Our sages learn an important principle from these apparent contradictions. They stated that, צַדִּיקִים שֶׁבְּמִיתָתָן נִקְרְאוּ חַיִּים, “Righteous people are referred to as living even after their death” (Brachot 18:b). This means that righteous people live on through their teaching and living example, even after passing away.
I would like to take advantage of this wonderful teaching to offer my humble tribute to Rabbi Lord Jonathan Sacks z”l, who passed away suddenly last Shabbat.
Rabbi Sacks was a giant influence in Great Britain and the World in general. His scholarship and oratory skills were without parallel, and he was an inspiration to an entire generation, no matter their faith. He was a proud Jewish and Zionist leader. A thinker who knew how to connect wisely and sensitively between the Torah and people around the world and touched each and every one personally.

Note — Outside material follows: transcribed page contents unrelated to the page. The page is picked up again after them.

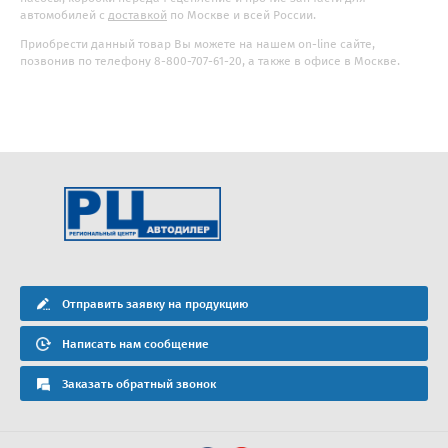
автомобилей с
доставкой
по Москве и всей России.
Приобрести данный товар Вы можете на нашем on-line сайте,
позвонив по телефону 8-800-707-61-20, а также в офисе в Москве.
Отправить заявку на продукцию
Написать нам сообщение
Заказать обратный звонок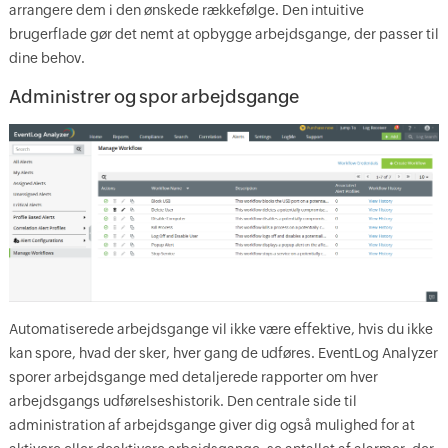
arrangere dem i den ønskede rækkefølge. Den intuitive
brugerflade gør det nemt at opbygge arbejdsgange, der passer til
dine behov.
Administrer og spor arbejdsgange
Automatiserede arbejdsgange vil ikke være effektive, hvis du ikke
kan spore, hvad der sker, hver gang de udføres. EventLog Analyzer
sporer arbejdsgange med detaljerede rapporter om hver
arbejdsgangs udførelseshistorik. Den centrale side til
administration af arbejdsgange giver dig også mulighed for at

Rabbi Sacks possessed and shared profound learning, moral depth, and sheer eloquence, expressed in his many published works. These made him a leading religious figure not only within contemporary Judaism but throughout the world.
Rabbi Sacks served as the chief rabbi of the United Hebrew Congregations of the Commonwealth from 1991 to 2013, succeeding Immanuel Jakobovits. He was succeeded by the current chief rabbi, Ephraim Mirvis.
Before being appointed as chief rabbi of the UK in 1993, Sacks served as principal of Jews’ College, now the London School of Jewish Studies, and rabbi of the prestigious Marble Arch Synagogue in Central London.
During his time as chief rabbi, Sacks became an ambassador for the Jewish community in the UK and was respected by many in UK Jewry and in the non-Jewish world as well. He was widely seen as a voice of morality and ethical integrity, and his positions and opinions were frequently sought by the British media on crucial issues of the day, including writing in a regular column in The Times newspaper, and as a guest on current affairs TV and radio shows. He wrote numerous books on Jewish thought, tolerance, extremism, a commentary on the weekly Torah portion, commentaries on Jewish liturgy, and more, as well as producing a documentary series. He will be deeply missed.
As we read parashat Chayei Sarah and reflect on how righteous people’s memories survive their physical death with their teachings and life examples, I invite you to honor and remember Rabbi Jonathan Sacks, who was a significant teacher and leader of the Jewish people. May his memory be a blessing.